■ What this task involves: Where the word "ffffff" occurs in a line of the listing, please copy the line.

== Segment start ==

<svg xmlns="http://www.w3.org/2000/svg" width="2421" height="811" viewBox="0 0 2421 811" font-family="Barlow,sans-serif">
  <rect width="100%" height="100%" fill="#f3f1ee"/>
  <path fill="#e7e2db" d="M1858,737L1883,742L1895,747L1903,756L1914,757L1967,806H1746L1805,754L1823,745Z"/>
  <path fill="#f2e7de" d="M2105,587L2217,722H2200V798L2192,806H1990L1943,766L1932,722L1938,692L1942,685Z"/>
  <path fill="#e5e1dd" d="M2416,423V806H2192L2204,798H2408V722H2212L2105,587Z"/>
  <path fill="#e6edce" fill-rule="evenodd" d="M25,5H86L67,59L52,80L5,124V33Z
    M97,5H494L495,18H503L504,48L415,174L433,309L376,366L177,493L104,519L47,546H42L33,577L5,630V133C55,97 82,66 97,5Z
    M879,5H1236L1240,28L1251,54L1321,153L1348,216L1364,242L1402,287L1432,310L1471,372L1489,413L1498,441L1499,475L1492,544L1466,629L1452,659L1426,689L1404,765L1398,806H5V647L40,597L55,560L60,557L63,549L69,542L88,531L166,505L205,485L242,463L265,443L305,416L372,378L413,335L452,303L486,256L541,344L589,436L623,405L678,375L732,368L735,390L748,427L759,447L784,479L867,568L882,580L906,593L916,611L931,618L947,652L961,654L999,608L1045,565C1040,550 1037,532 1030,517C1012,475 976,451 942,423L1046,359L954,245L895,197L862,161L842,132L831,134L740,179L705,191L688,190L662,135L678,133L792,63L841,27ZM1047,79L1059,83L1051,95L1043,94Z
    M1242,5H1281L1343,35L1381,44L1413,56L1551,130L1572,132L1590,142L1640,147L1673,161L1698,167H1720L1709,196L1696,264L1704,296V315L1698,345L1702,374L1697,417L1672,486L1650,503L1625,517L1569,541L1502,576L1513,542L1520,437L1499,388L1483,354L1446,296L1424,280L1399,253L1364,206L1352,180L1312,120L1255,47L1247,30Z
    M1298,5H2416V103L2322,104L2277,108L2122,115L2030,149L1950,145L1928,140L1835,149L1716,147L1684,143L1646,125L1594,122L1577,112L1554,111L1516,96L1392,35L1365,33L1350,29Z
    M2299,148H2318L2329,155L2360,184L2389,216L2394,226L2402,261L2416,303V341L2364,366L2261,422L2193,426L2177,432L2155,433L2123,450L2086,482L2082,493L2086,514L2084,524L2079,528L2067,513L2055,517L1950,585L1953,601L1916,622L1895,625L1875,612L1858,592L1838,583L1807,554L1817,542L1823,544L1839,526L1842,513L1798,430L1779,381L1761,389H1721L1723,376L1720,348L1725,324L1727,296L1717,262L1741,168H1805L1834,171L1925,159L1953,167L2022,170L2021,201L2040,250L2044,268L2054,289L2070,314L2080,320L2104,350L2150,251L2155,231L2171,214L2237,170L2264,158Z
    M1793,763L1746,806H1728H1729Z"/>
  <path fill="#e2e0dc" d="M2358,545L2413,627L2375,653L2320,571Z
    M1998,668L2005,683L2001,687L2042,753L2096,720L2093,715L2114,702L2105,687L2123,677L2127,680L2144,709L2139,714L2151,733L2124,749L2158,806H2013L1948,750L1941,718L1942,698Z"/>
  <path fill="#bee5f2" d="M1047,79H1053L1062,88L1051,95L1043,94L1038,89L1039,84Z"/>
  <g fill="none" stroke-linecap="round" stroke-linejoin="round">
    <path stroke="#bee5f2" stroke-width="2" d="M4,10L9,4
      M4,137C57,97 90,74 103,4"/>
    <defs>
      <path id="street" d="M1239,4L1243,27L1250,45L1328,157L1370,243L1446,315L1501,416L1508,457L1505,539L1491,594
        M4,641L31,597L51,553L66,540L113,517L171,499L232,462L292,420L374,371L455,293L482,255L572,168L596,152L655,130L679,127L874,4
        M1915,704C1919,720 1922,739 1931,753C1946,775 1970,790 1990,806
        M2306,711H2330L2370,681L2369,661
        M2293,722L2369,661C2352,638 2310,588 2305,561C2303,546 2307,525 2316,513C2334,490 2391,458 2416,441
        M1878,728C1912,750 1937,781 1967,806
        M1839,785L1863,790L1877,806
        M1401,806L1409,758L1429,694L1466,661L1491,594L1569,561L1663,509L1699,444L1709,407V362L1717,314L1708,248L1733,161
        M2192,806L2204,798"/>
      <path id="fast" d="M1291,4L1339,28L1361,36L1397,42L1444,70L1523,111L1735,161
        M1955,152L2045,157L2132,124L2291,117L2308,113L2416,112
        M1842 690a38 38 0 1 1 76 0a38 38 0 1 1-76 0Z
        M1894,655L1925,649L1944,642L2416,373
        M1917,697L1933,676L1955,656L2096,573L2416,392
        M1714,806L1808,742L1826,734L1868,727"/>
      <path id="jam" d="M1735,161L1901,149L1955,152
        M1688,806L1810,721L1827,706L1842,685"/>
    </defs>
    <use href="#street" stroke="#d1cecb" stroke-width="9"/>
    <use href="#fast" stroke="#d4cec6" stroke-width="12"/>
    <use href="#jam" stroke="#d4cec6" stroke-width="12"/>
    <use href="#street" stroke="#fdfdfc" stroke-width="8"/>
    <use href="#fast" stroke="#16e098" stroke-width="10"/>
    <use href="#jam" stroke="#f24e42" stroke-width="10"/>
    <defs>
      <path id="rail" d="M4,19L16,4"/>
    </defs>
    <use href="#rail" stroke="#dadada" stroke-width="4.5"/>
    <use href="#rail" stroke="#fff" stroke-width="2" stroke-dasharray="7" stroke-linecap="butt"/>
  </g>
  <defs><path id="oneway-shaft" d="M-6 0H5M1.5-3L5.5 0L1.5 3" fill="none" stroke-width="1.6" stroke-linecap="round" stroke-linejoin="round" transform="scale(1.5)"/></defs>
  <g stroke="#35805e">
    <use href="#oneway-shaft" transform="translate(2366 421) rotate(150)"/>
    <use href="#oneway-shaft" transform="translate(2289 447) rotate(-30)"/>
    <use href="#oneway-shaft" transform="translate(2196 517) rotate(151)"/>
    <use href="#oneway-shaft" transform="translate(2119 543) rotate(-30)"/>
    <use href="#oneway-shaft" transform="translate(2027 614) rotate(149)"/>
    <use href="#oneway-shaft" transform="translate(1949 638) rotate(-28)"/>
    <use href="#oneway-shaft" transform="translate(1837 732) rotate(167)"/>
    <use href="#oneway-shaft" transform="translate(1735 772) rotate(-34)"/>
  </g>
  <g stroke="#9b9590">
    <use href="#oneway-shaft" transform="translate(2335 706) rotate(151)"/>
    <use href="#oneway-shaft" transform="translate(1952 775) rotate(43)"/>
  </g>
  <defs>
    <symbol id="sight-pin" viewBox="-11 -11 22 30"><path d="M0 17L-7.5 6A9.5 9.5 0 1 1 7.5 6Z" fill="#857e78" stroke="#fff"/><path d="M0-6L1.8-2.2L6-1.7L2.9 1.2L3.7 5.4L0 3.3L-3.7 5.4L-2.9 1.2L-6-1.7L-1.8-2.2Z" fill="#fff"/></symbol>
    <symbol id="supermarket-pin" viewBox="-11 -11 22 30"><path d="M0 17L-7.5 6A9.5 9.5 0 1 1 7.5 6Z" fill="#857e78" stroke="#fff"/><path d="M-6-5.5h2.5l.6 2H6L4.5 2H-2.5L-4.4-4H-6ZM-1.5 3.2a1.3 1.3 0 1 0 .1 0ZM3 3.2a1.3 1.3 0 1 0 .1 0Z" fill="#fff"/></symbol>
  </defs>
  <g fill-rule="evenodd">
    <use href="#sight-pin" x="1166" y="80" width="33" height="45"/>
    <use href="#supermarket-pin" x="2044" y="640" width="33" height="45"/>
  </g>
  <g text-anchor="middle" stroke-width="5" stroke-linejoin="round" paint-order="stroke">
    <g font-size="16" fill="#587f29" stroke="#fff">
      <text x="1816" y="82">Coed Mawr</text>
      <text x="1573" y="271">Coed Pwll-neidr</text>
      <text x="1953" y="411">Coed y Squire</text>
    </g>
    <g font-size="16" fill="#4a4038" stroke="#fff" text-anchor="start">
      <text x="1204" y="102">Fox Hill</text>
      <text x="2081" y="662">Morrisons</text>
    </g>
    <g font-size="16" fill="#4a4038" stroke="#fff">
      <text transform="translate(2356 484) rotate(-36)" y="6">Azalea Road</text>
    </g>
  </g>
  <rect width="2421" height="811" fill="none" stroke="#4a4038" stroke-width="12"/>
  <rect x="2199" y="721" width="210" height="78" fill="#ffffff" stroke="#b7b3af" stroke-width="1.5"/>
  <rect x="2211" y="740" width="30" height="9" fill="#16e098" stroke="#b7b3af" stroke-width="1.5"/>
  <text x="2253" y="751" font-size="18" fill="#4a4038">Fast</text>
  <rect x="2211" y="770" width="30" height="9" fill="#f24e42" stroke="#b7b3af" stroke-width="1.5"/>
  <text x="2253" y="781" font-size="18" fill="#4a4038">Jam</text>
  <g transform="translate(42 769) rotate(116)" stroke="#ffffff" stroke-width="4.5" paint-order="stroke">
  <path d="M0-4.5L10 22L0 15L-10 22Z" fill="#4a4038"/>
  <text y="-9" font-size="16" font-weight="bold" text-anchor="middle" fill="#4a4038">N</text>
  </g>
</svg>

== Segment end ==

■ Reply to the task:
  <rect x="2199" y="721" width="210" height="78" fill="#ffffff" stroke="#b7b3af" stroke-width="1.5"/>
  <g transform="translate(42 769) rotate(116)" stroke="#ffffff" stroke-width="4.5" paint-order="stroke">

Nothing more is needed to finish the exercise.